--- start of Page ---
Me, I haven’t heard from my in-relapse offspring for the last week, so I don’t really have an answer beyond, “Yep, I need a meeting.” Christmas week was crazy — good crazy with family and cooking and making up beds and corralling the belongings for several visiting “grands.” But the New Year came and went without me hearing from the one offspring whom I really need to hear from or reach out to, or whatever is appropriate for a 38-year-old at this time.
Hmmmm… . The essential challenge of this  New Year for me — post-moving, post-losing a family member, post-Holidays — is this:
How does a parent talk with an actively using offspring? What do you say? What do you not say? What do you touch on without landing with both feet? What do you set aside? What do you bookmark for later, hoping there is a “later” that will be appropriate?
I ran this conundrum by a trusted Al-Anon comrade from my former family group, a woman I have referenced, albeit indirectly, in Chapter 8 regarding, Oh-my-favorite-subject, Detachment. Living amidst an alcoholic mother, and alcoholic and paraplegic sister, and assorted addicted relatives of assorted generations, this woman knows detachment. She is also a recovering alcoholic with 12 years sobriety.
--- end of Page ---
--- start of Task inputs ---
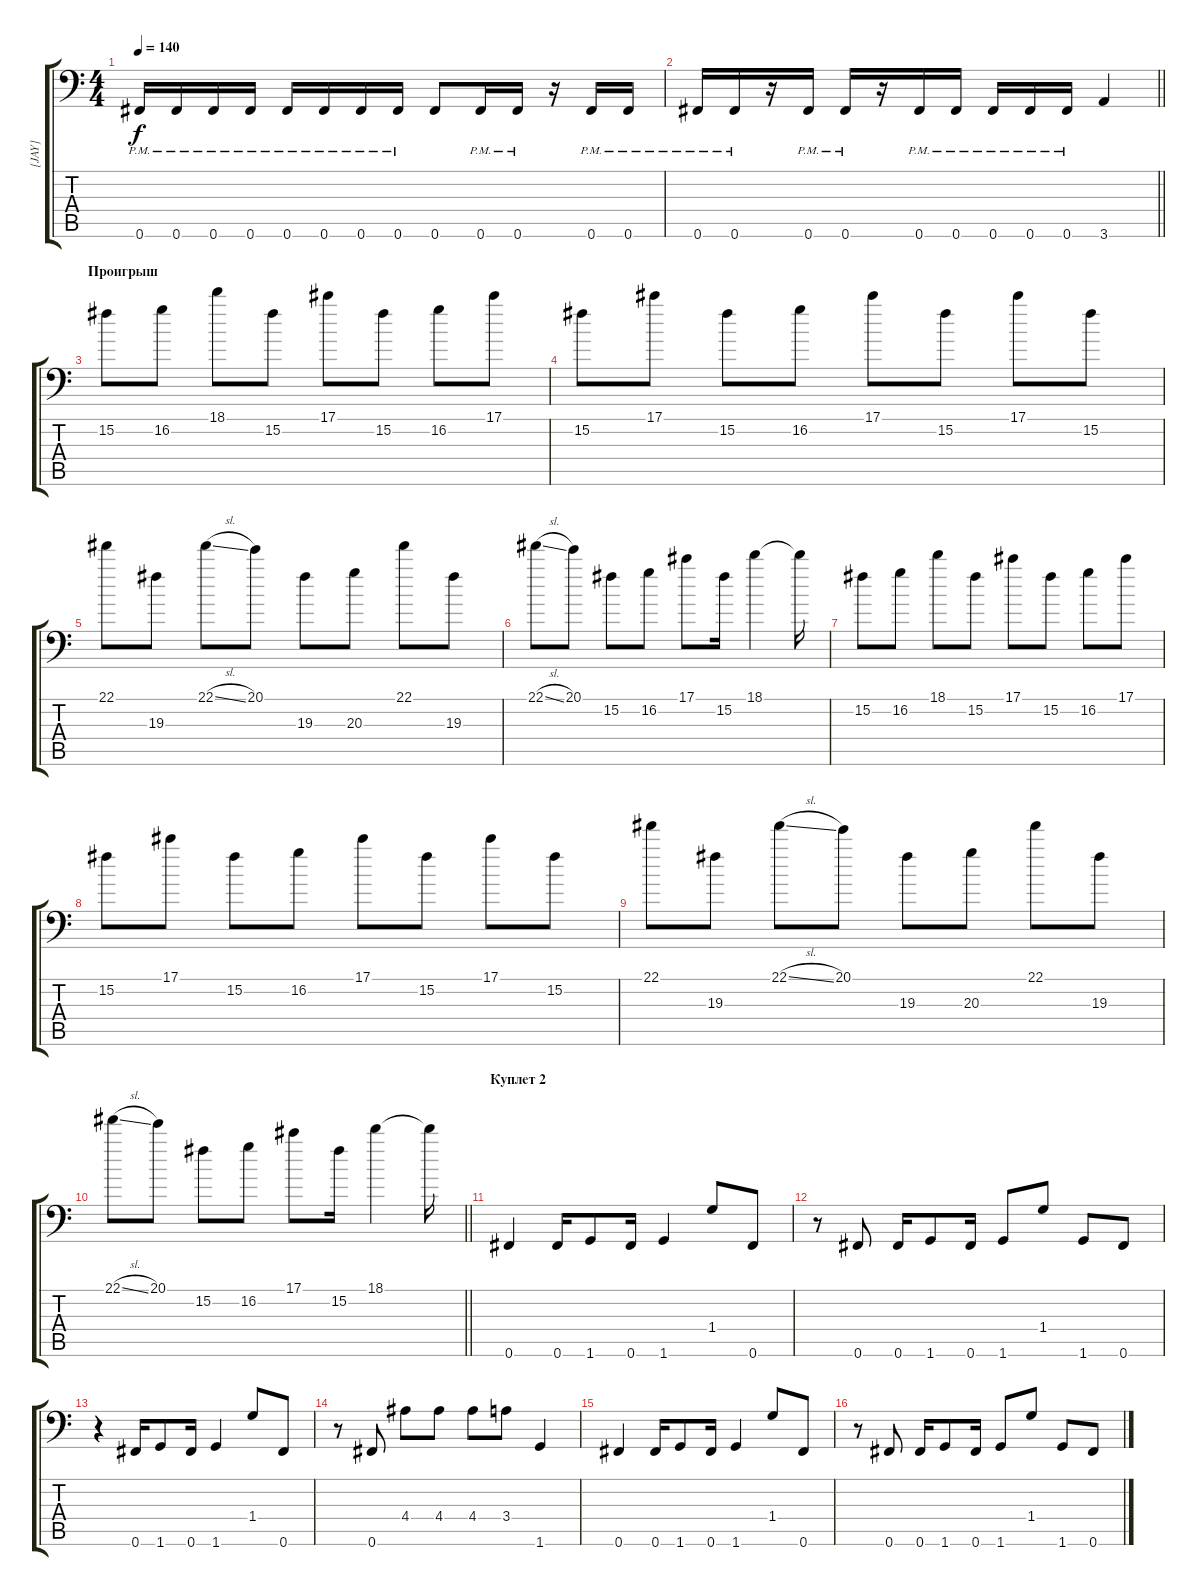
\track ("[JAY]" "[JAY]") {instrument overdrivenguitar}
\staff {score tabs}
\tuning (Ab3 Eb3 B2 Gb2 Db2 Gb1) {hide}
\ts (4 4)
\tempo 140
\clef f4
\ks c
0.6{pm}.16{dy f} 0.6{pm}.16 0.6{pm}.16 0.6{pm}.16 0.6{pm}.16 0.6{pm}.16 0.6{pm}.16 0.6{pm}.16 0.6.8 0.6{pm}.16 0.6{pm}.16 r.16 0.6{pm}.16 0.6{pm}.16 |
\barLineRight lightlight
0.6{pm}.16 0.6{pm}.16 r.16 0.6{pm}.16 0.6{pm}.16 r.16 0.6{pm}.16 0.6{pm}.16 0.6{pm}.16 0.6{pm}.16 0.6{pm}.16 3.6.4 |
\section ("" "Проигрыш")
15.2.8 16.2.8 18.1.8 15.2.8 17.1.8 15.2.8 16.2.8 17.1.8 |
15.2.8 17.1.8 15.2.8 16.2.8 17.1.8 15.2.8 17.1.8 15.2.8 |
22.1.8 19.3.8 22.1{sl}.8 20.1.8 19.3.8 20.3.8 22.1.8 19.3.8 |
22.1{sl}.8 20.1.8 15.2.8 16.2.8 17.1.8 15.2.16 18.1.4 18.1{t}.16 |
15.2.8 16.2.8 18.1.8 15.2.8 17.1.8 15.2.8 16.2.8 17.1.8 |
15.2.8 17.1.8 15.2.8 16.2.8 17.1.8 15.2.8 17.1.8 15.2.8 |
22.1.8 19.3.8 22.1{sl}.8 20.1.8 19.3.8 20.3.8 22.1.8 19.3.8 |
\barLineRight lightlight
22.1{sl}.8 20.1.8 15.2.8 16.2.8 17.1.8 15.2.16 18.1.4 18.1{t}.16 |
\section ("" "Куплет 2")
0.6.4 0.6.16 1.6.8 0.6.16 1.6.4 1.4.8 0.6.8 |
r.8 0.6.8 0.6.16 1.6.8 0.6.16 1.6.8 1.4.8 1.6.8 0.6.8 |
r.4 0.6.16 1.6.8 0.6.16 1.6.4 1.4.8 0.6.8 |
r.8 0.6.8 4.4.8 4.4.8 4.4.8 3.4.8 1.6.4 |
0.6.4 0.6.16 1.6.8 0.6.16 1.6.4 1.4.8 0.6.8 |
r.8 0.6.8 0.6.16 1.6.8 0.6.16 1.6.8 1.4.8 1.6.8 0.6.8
--- end of Task inputs ---
Requests:
1. Repeat the part of the essay on talking with an actively using offspring from "I ran this conundrum" up to and including "12 years sobriety.", word for word.
2. Reproduce every line of the records exactly, leaving out the pictures.

Full answers:
1.
I ran this conundrum by a trusted Al-Anon comrade from my former family group, a woman I have referenced, albeit indirectly, in Chapter 8 regarding, Oh-my-favorite-subject, Detachment. Living amidst an alcoholic mother, and alcoholic and paraplegic sister, and assorted addicted relatives of assorted generations, this woman knows detachment. She is also a recovering alcoholic with 12 years sobriety.

2.
\track ("[JAY]" "[JAY]") {instrument overdrivenguitar}
\staff {score tabs}
\tuning (Ab3 Eb3 B2 Gb2 Db2 Gb1) {hide}
\ts (4 4)
\tempo 140
\clef f4
\ks c
0.6{pm}.16{dy f} 0.6{pm}.16 0.6{pm}.16 0.6{pm}.16 0.6{pm}.16 0.6{pm}.16 0.6{pm}.16 0.6{pm}.16 0.6.8 0.6{pm}.16 0.6{pm}.16 r.16 0.6{pm}.16 0.6{pm}.16 |
\barLineRight lightlight
0.6{pm}.16 0.6{pm}.16 r.16 0.6{pm}.16 0.6{pm}.16 r.16 0.6{pm}.16 0.6{pm}.16 0.6{pm}.16 0.6{pm}.16 0.6{pm}.16 3.6.4 |
\section ("" "Проигрыш")
15.2.8 16.2.8 18.1.8 15.2.8 17.1.8 15.2.8 16.2.8 17.1.8 |
15.2.8 17.1.8 15.2.8 16.2.8 17.1.8 15.2.8 17.1.8 15.2.8 |
22.1.8 19.3.8 22.1{sl}.8 20.1.8 19.3.8 20.3.8 22.1.8 19.3.8 |
22.1{sl}.8 20.1.8 15.2.8 16.2.8 17.1.8 15.2.16 18.1.4 18.1{t}.16 |
15.2.8 16.2.8 18.1.8 15.2.8 17.1.8 15.2.8 16.2.8 17.1.8 |
15.2.8 17.1.8 15.2.8 16.2.8 17.1.8 15.2.8 17.1.8 15.2.8 |
22.1.8 19.3.8 22.1{sl}.8 20.1.8 19.3.8 20.3.8 22.1.8 19.3.8 |
\barLineRight lightlight
22.1{sl}.8 20.1.8 15.2.8 16.2.8 17.1.8 15.2.16 18.1.4 18.1{t}.16 |
\section ("" "Куплет 2")
0.6.4 0.6.16 1.6.8 0.6.16 1.6.4 1.4.8 0.6.8 |
r.8 0.6.8 0.6.16 1.6.8 0.6.16 1.6.8 1.4.8 1.6.8 0.6.8 |
r.4 0.6.16 1.6.8 0.6.16 1.6.4 1.4.8 0.6.8 |
r.8 0.6.8 4.4.8 4.4.8 4.4.8 3.4.8 1.6.4 |
0.6.4 0.6.16 1.6.8 0.6.16 1.6.4 1.4.8 0.6.8 |
r.8 0.6.8 0.6.16 1.6.8 0.6.16 1.6.8 1.4.8 1.6.8 0.6.8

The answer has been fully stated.